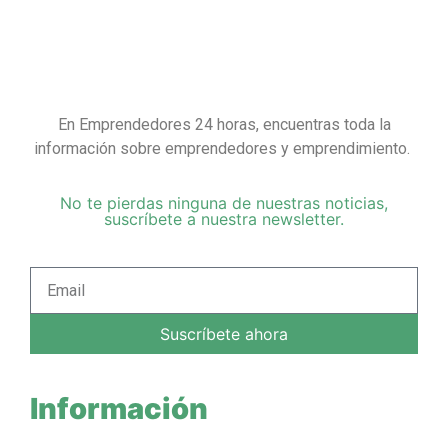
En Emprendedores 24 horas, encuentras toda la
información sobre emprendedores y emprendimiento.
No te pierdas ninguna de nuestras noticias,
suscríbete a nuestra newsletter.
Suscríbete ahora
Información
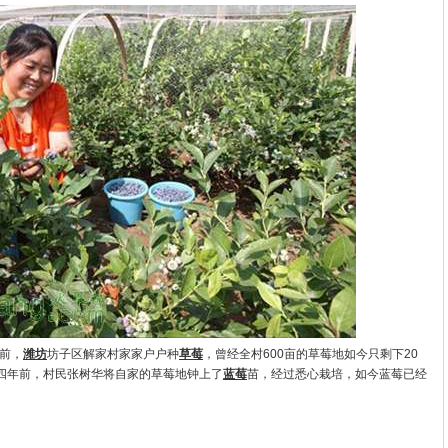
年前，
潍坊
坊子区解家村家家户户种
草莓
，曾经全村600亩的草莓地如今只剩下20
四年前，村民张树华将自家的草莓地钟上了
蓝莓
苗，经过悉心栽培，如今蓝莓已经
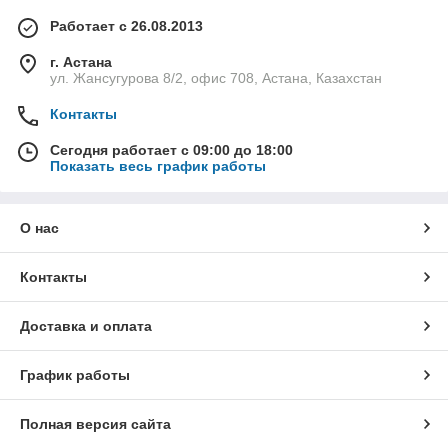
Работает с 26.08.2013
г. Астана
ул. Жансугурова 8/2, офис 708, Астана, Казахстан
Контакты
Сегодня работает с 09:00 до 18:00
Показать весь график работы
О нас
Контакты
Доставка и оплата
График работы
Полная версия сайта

--

Task brief | Copy all of the lines above without changing a character, and leave the pictures out of your answer.

Your solution |
En Emprendedores 24 horas, encuentras toda la
información sobre emprendedores y emprendimiento.
No te pierdas ninguna de nuestras noticias,
suscríbete a nuestra newsletter.
Suscríbete ahora
Información
年前，
潍坊
坊子区解家村家家户户种
草莓
，曾经全村600亩的草莓地如今只剩下20
四年前，村民张树华将自家的草莓地钟上了
蓝莓
苗，经过悉心栽培，如今蓝莓已经
Работает с 26.08.2013
г. Астана
ул. Жансугурова 8/2, офис 708, Астана, Казахстан
Контакты
Сегодня работает с 09:00 до 18:00
Показать весь график работы
О нас
Контакты
Доставка и оплата
График работы
Полная версия сайта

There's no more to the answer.